Text passage —
* * * * *

Yeah, absolutely. I think half of us. You know, I speak to so many women in this age bracket. And depression is such a common word. It's such a word. It's a word that's used every day. And it's real. That's the big thing about this stage of life for me is having conversations with other women that are, they feel exactly the same way. And the differences is that we talk about it now, I guess. But having those days where you just don't want it, you don't want to be, you know, you just want to leave the life that you have. You want to walk away from it. As much as you love your family and your love. You just can't communicate or you can't. I get It's this. It's very, it's very sad what we go through.


And even, you know, unfortunately, only women who went through that can understand that that's a good idea having conversation with women with a similar I wouldn't say problems, but more like stages of life. Because the if thinking, me 10 years ago, if somebody would tell me, I will feel how I feel now, I would never believe and I say, oh, it's bullshit. It's like, Just get yourself together and adjust. But now I understand it's real. When hormones heat, and you can do nothing, you know, with your depression, with bad mood, getting back, remembering how good your body was, you know, you start you try talking to younger women. And they don't understand, you


No you know, I had this discussion with my husband.


Oh, and this is another category.


Men understanding women, and, you know, I think he's just had to, because at times, I'm just like, a completely different person. I don't even know myself. And when I come out of it, I, I just think was that, but we've talked about


Bipolar


Exactly, like bipolar. That's how it feels. And can we were talking about it, and what we were saying to each other. When we were 10 years ago, at least 10 years ago, we were saying exactly that. We were saying, oh my goodness, these people just need to toughen up, you know, these people who were committing suicide, I had such an uncaring view of what it was, you know, come on. What do you mean? Like, how could you take your life? Or how could you feel like that? And now, I know, there are times that you sit there and you know exactly why they did it, why they did it and how they're feeling inside, you know, the, the turmoil of living each day, some weeks is, it's so it's terrible. Yeah, it's hard to think the next taking the next step. Sometimes


you just need to leave through that before thinking about the future.


Absolutely. Absolutely.


So we, we kind of touched on that already. But I want just to go a bit more details you with question? First, I will ask another question that if you body could talk, what do you think it would ask you or tell you at this age


if my body could talk, it would be saying, Let go, let go, let go because you're so tight, and you're so wound up inside, that every single muscle would be screaming at me saying, please just take a breath and look in the mirror. Be okay with that person? Relax, relax, relax, because that's rare. It's a rare thing.

* * * * *

Information supplied —
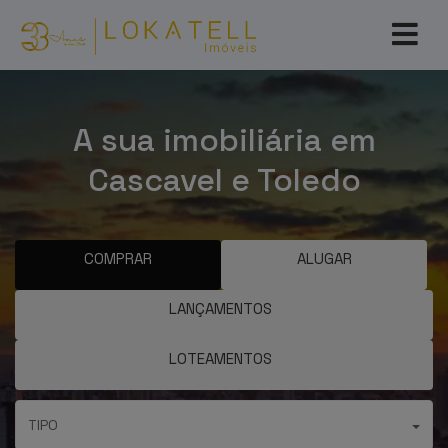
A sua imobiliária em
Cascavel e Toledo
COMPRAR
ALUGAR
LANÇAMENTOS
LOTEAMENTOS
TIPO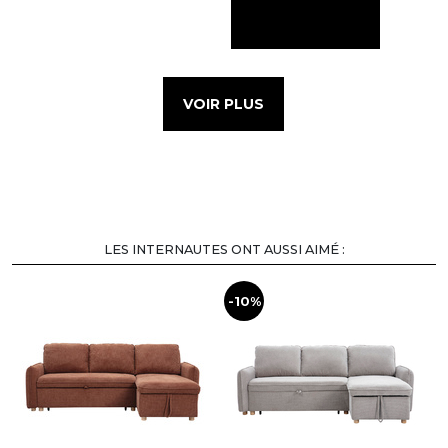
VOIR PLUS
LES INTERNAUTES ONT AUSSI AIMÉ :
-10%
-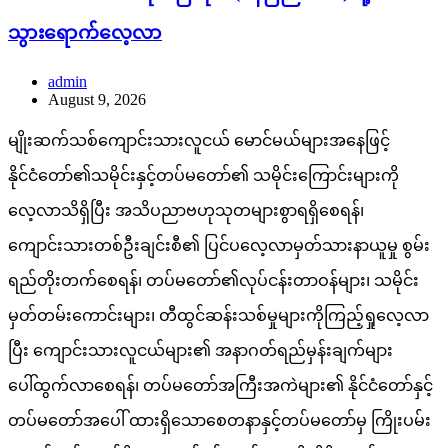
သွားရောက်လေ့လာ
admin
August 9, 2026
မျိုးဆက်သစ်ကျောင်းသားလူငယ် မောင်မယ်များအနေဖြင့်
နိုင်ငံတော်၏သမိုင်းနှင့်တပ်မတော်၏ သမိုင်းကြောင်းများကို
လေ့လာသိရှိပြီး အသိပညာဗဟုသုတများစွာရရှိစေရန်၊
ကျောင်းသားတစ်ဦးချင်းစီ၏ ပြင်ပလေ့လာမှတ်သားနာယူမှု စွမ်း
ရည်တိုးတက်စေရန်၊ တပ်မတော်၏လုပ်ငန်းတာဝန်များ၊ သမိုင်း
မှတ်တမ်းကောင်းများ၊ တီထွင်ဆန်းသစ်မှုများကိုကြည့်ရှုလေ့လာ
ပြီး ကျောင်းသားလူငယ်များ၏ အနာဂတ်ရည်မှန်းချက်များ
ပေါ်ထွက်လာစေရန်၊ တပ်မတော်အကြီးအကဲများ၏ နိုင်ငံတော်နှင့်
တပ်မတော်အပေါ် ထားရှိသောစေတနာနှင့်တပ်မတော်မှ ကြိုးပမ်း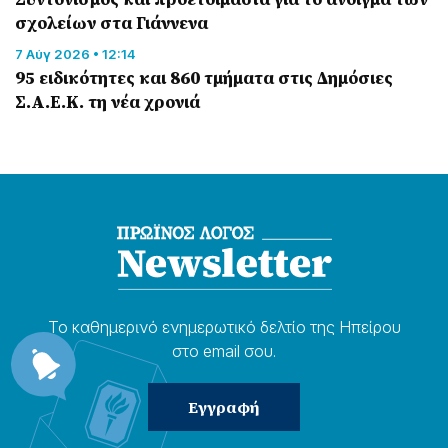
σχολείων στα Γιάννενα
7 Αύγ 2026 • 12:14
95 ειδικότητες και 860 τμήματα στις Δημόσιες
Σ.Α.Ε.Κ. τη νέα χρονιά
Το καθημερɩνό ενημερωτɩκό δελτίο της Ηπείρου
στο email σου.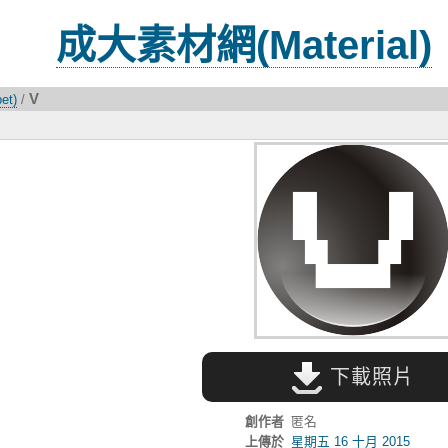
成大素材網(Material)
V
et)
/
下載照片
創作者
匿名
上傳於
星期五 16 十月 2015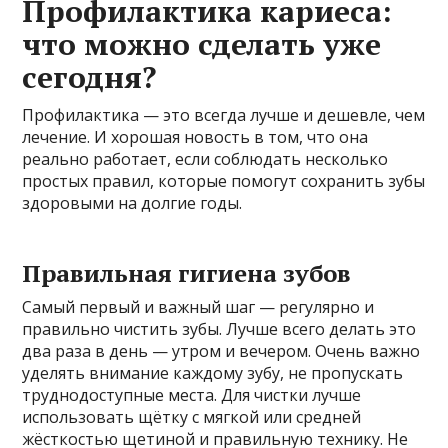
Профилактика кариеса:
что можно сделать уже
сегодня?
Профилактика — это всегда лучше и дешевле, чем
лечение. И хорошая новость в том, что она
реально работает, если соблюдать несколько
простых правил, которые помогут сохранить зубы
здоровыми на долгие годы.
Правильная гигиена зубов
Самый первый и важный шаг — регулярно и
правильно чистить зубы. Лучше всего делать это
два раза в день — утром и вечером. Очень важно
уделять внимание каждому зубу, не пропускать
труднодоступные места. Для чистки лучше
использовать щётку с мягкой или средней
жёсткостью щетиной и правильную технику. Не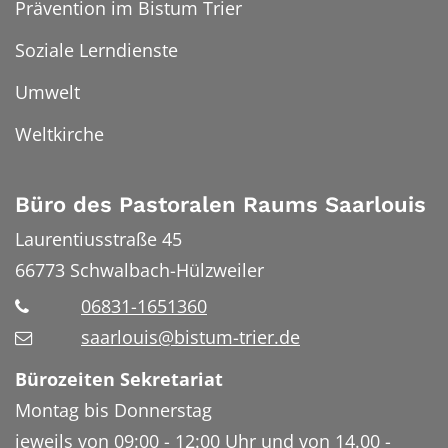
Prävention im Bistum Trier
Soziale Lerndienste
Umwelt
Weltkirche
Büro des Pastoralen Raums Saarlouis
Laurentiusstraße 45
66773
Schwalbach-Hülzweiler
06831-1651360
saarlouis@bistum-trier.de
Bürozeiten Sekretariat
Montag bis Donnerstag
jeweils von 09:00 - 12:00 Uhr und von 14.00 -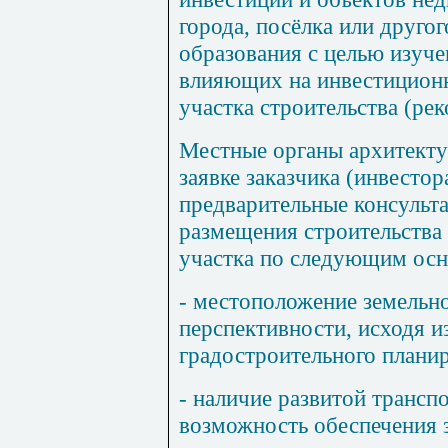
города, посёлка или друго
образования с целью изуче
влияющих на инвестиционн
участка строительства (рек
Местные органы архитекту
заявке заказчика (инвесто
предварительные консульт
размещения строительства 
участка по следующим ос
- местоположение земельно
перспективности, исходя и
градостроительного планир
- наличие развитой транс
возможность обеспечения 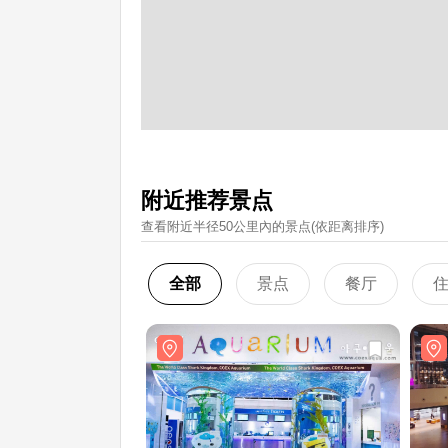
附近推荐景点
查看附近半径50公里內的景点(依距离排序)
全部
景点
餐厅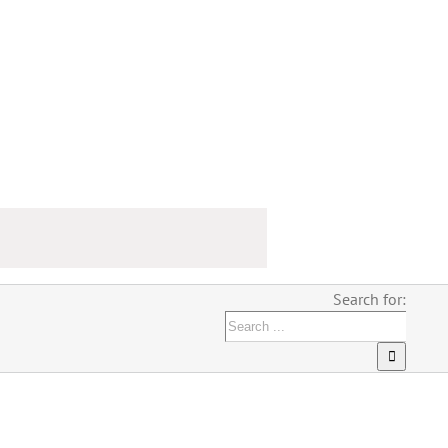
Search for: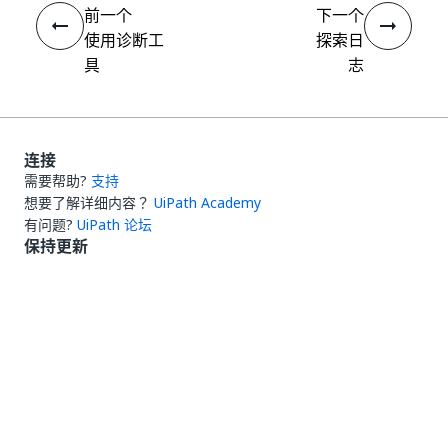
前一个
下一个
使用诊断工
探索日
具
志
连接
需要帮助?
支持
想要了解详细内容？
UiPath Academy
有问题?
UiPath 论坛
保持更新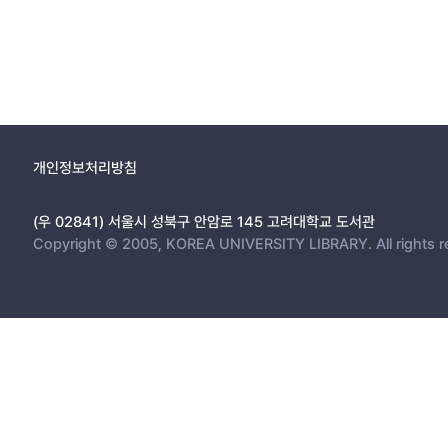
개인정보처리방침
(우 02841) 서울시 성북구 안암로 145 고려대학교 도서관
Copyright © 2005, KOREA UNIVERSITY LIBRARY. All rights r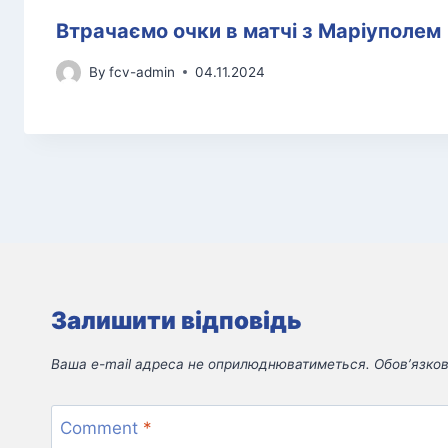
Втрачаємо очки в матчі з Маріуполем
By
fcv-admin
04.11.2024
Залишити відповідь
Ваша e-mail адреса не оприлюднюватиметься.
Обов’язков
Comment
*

* * * * *

Exercise requirements —
1. Decide whether each statement agrees with the conversation, answering yes or no and quoting the deciding words: (a) One speaker has talked this over with her husband. (b) One speaker says that ten years ago she would have believed a description of how she feels now. (c) Depression is called a word that is seldom used.
2. Duplicate the part of the conversation that opens with the words containing "And even, you" and closes with "with my husband.".
The rows have no connection to the conversation.

Solution set —
1.
(a) Yes: "I had this discussion with my husband."
(b) No: "I would never believe"
(c) No: "It's a word that's used every day."

2.
And even, you know, unfortunately, only women who went through that can understand that that's a good idea having conversation with women with a similar I wouldn't say problems, but more like stages of life. Because the if thinking, me 10 years ago, if somebody would tell me, I will feel how I feel now, I would never believe and I say, oh, it's bullshit. It's like, Just get yourself together and adjust. But now I understand it's real. When hormones heat, and you can do nothing, you know, with your depression, with bad mood, getting back, remembering how good your body was, you know, you start you try talking to younger women. And they don't understand, you


No you know, I had this discussion with my husband.